Unused to such physical contact, Kumar was initially uneasy. However, as he watched Gowda imitating his moves awkwardly yet bearing a viable semblance to them, he knew this could work. So, as it happened, it was a student who guided the teacher on the teaching technique! Kumar then evolved a method that he named the "touch-and-feel" technique.
"I would strike dance poses and ask students to approach me, two at a time, to touch and discover my stance. And then I would ask them to hold me while I executed simple steps and mudras (gestures)," says Kumar. A fortnight later, the students were able to put up a folk dance performance.
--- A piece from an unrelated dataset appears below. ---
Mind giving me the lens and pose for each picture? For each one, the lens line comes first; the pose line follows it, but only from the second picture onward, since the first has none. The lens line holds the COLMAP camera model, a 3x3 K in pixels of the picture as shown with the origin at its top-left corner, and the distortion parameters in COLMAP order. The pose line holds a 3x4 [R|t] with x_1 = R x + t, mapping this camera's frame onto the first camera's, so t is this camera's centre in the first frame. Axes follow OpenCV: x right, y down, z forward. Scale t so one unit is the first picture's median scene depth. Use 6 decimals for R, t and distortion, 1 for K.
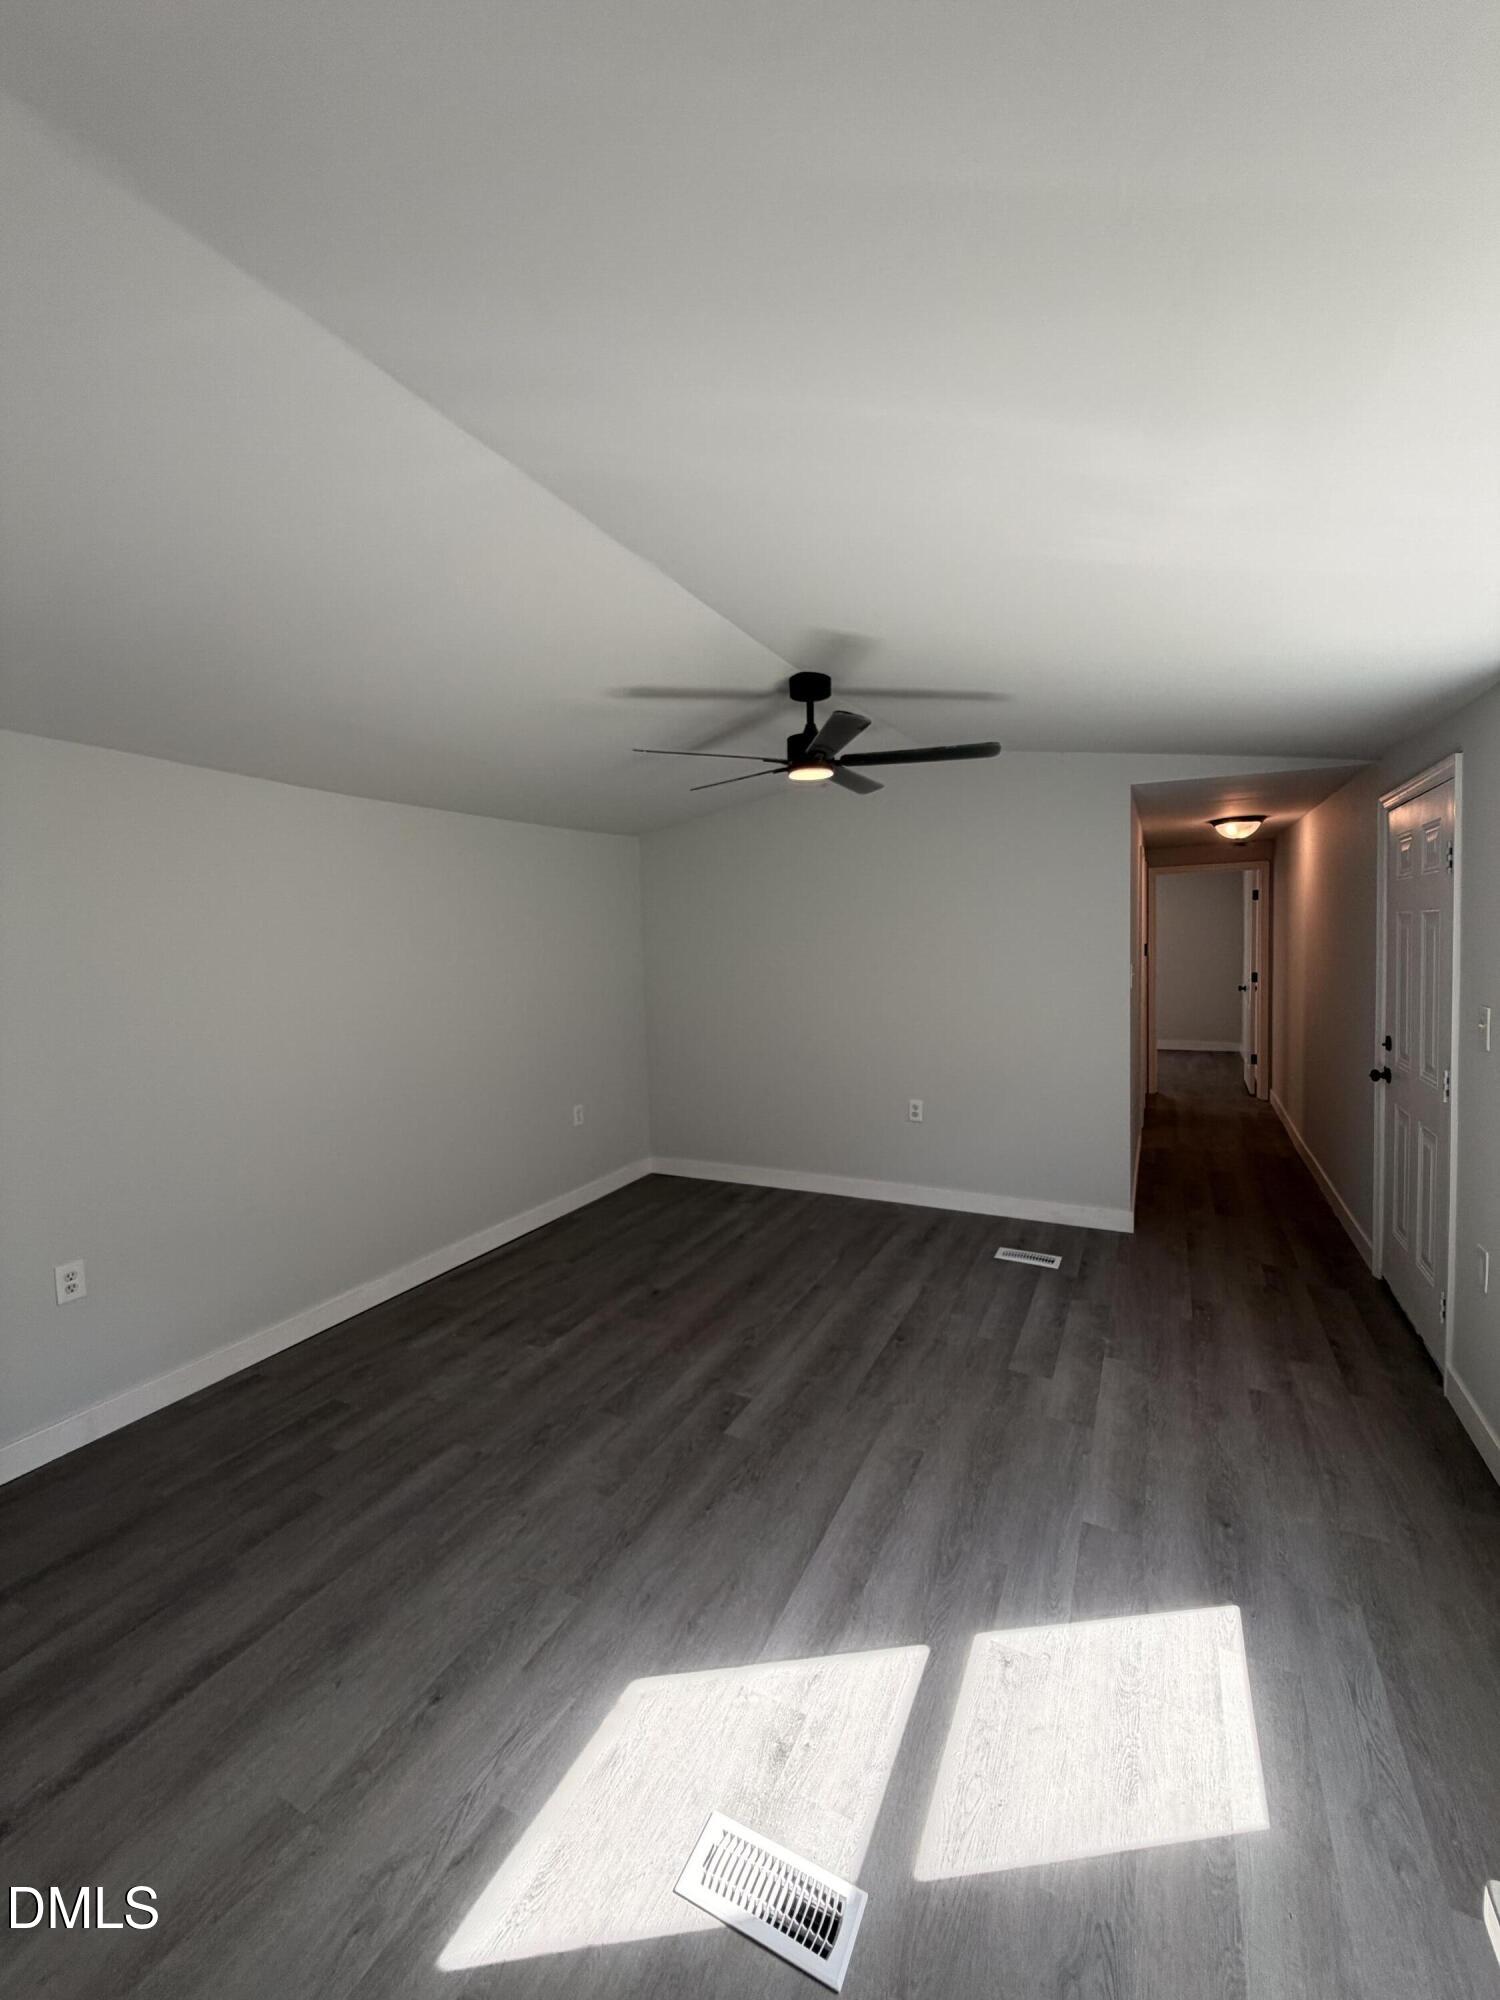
lens RADIAL K [[800.2, 0, 747.8], [0, 800.2, 990.6], [0, 0, 1]] dist [0.007755, -0.000664]
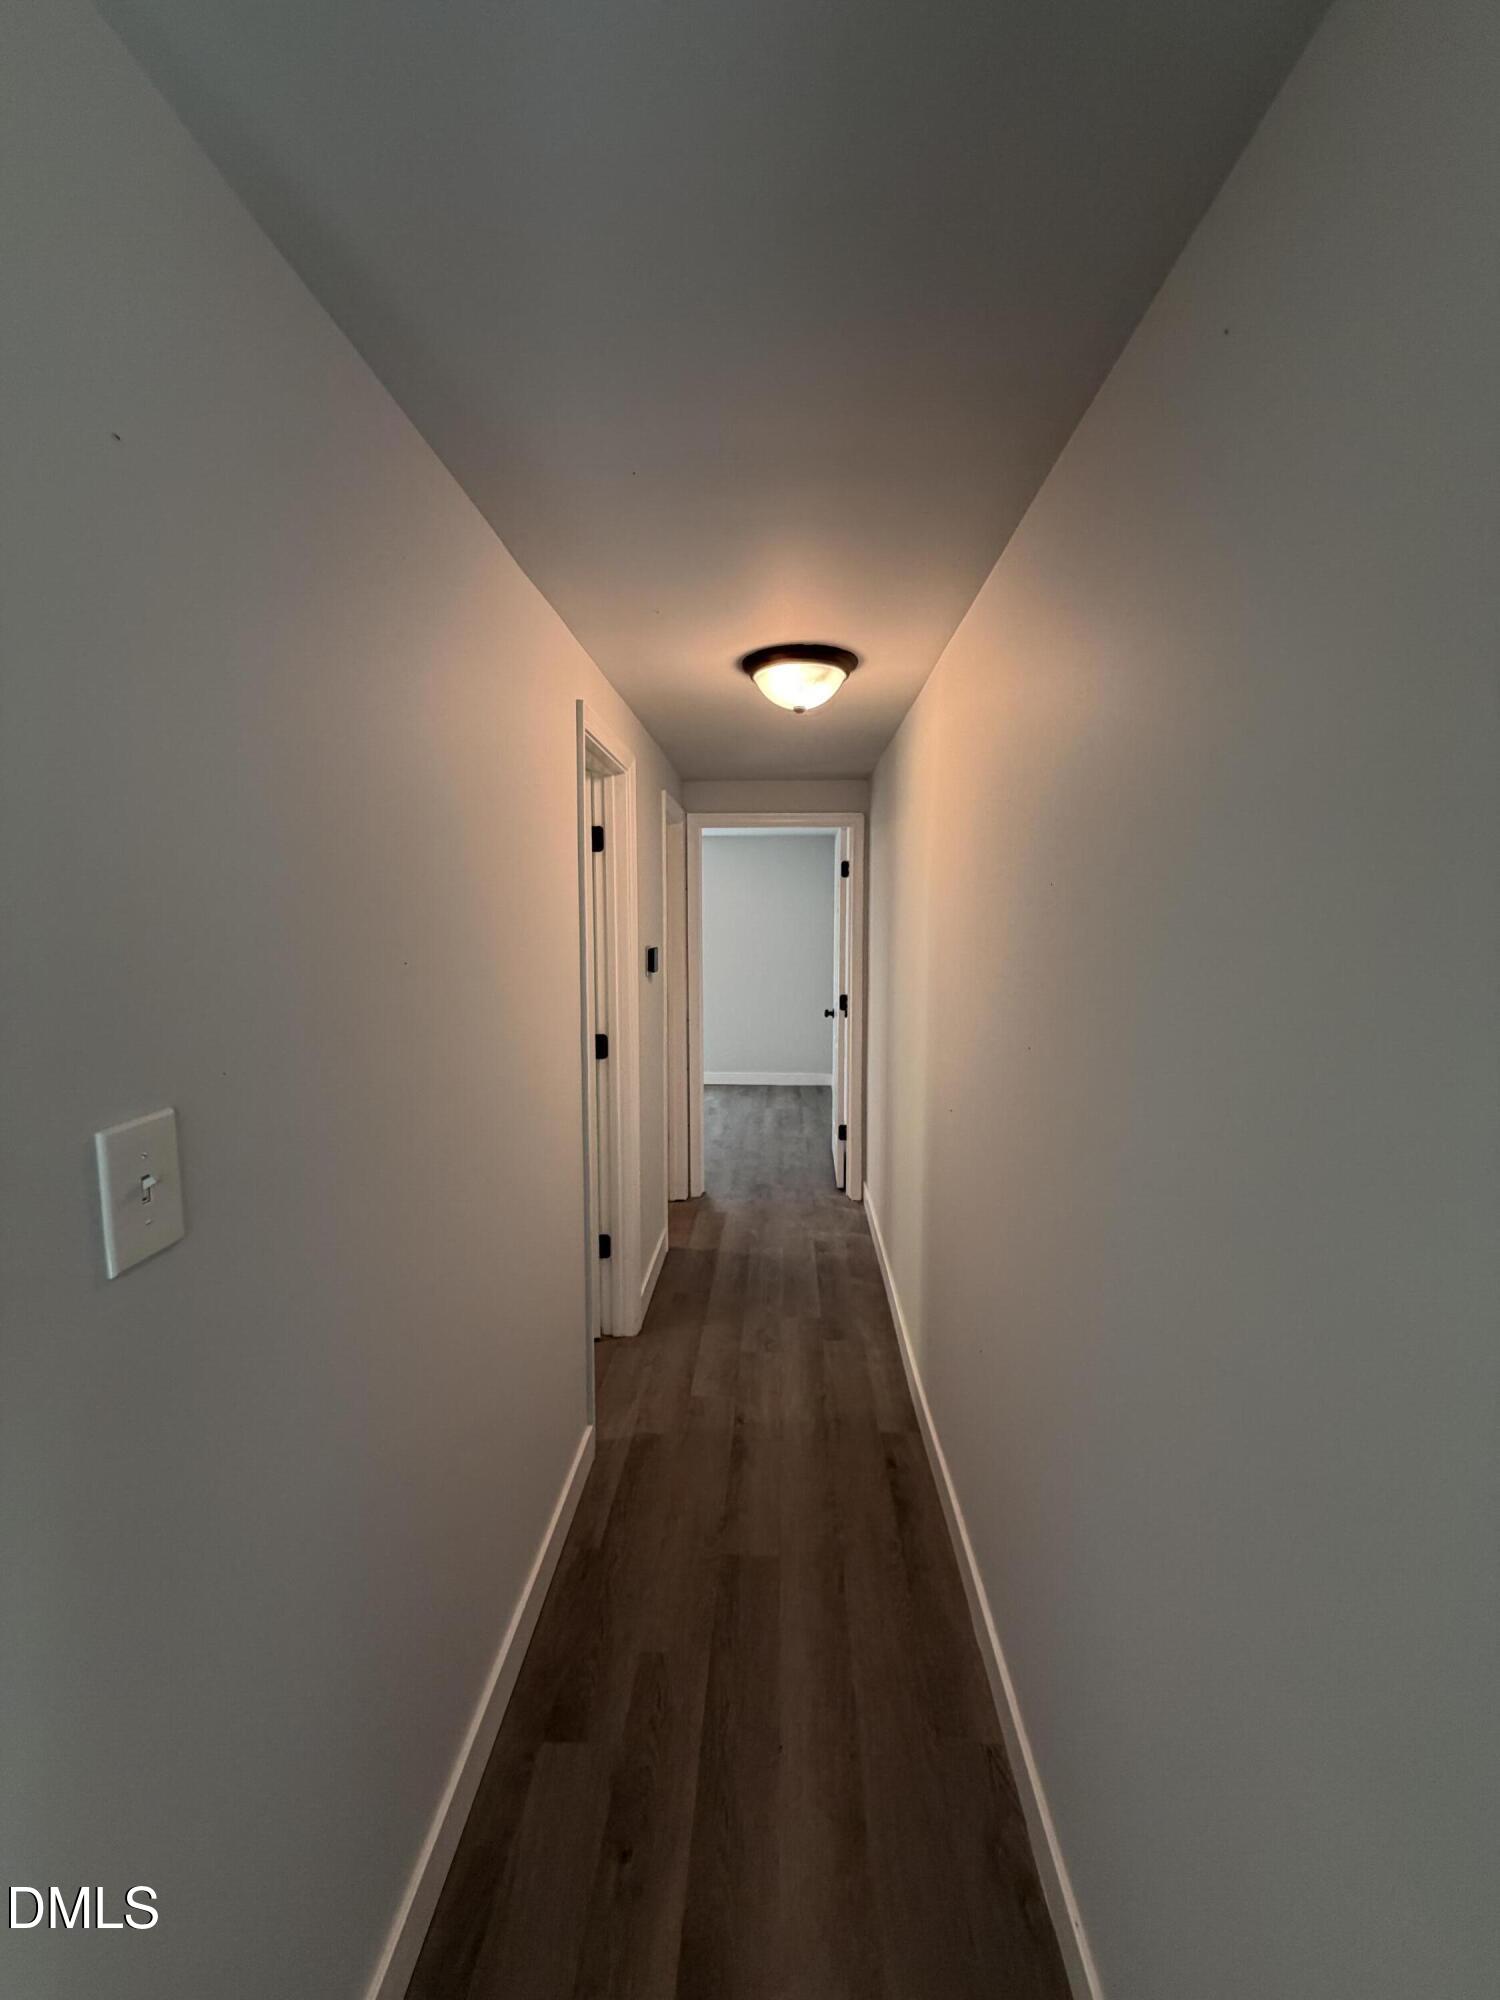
lens RADIAL K [[800.2, 0, 747.8], [0, 800.2, 990.6], [0, 0, 1]] dist [0.007755, -0.000664]
pose [[0.910314, -0.008471, 0.413831, 0.308410], [-0.002460, 0.999662, 0.025875, -0.041658], [-0.413911, -0.024573, 0.909986, 0.468823]]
And this marked the beginning of the story for many visually handicapped potential dancers. Some of them even wanted to learn Indian classical dance! "We had no idea what Indian classical dance was, but we wanted to learn it," say Gowda and Satish. Even as Kumar agreed to teach them, the following two years brought many frustrating moments to both the teacher and the taught. "There were times when teaching one step would take five hours," recalls Kumar.
For the students, too, it was nothing short of an ordeal. "You can be a little casual or inaccurate in folk dances, but in classical dance every move has to be correct," asserts Gowda. His friends and co-dancers, Satish, Sivaswamy and Tarakaramudu, agree. Despite the periods of frustration and despair at being unable to comprehend or execute some expressions or movements, they persevered, and gradually moved from the simple to the more complex movements.
Today, pride shines on their faces as they describe the responses to their performances, especially the group dances and ballets that involve complex movements.
Many of the ballets involve Kumar's sighted students also, as did the Toronto one. But such is the fluidity and grace of all the performers that it is hard to distinguish the sighted from the blind. How do they manage to emote without seeing? "When we hear the songs, the emotions automatically play out on our faces, and we are also guided by our teacher when needed," says Tarakaramudu.
Each performance is preceded by a thorough orientation of the stage. "Once a dancer went almost to the edge of the stage; and since then we draw a T on stage to mark our boundary," says Tarakaramudu, who is married with a child and makes his living by running a public telephone call kiosk.
Although all of Kumar's visually handicapped performers are passionate about dance and practice daily for a few hours, they entertain no hopes of making a livelihood from it. Each of them runs a small business that they live by. Sivaswamy however, has just completed his Master's in Social Work and intends to work for a Ph D in Mental Health.
Kumar no longer teaches at the blind school. Of his 70 students, 10 are visually handicapped. He says the main reason why he cannot teach blind students on a regular basis is because many of them (at blind schools) are outstation residents, living in hostels. "Once they finish high school they go back to their homes and are forced to discontinue dance. That's why I want to build a hostel for blind dancers so that they can pursue it on a continuous basis," says Kumar.
His students share the same concern. "We have been able to achieve something but we know there are others with potential and desire who haven't got an opportunity. And that's why we want to raise funds for the hostel," they say.
Dance has also given them self-confidence and an opportunity to give hope to others. "The notion that dance is a visual art has to be challenged by visually challenged people. And we were able to do that," says Gowda. In the year 2000, he won a national award for outstanding achievement in creative art.
Says Sivaswamy of their endeavour: "We can inspire people and we ourselves get inspired from what we do."